Tolong ubah baris-baris mulai dari baris yang memuat "What is the maximum value shown in the chart?" sampai baris paling akhir menjadi daftar JSON berisi string, satu string untuk setiap baris. Lewati baris kosong.

(Gambar plot data)
+--

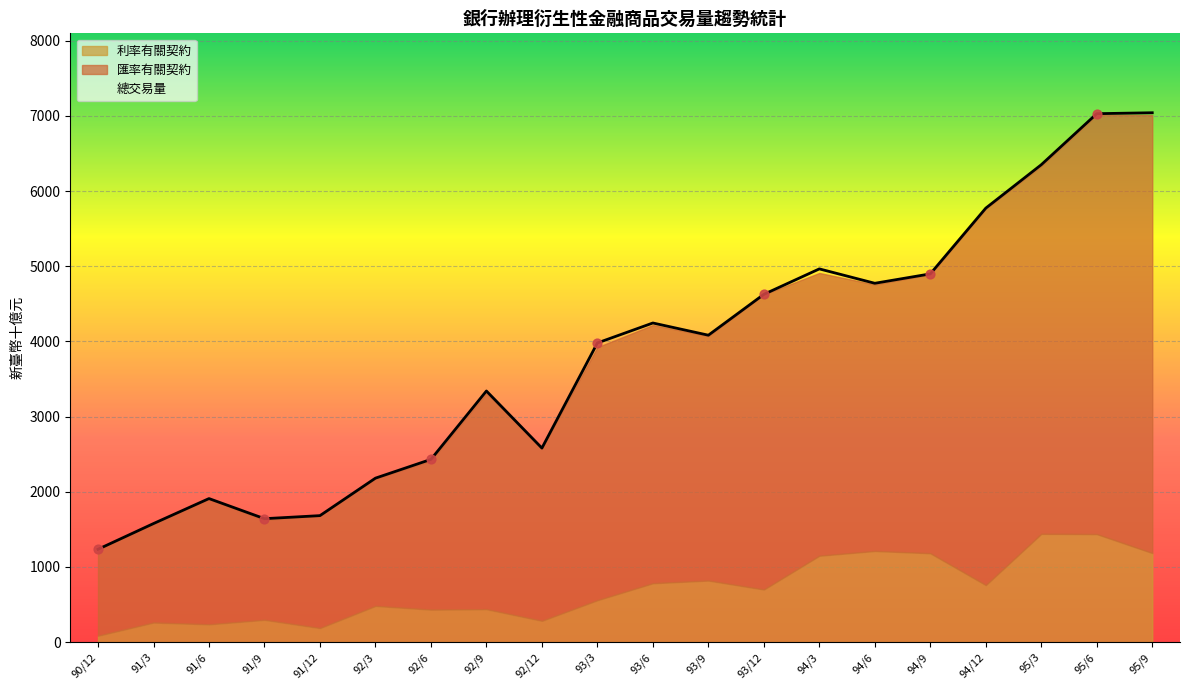

What are all the series names shown in the legend?

總交易量, 匯率有關契約, 利率有關契約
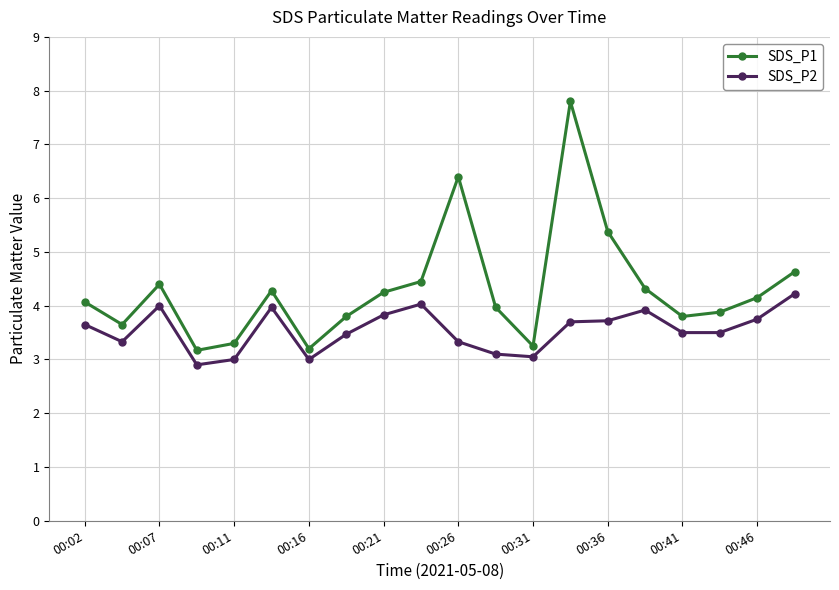

What is the average value of the SDS_P1 series?

4.3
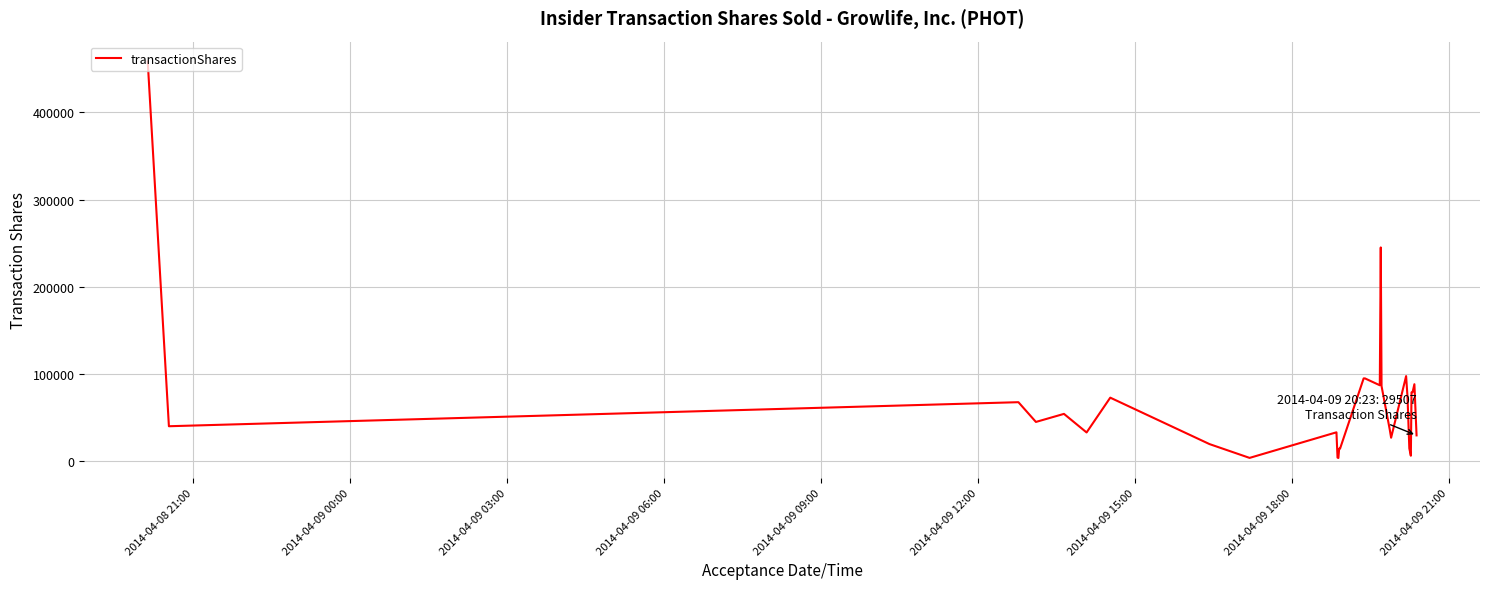

What is the maximum value shown in the chart?

458472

+--

-- Kolom Jawaban --
[
  "What is the maximum value shown in the chart?",
  "458472"
]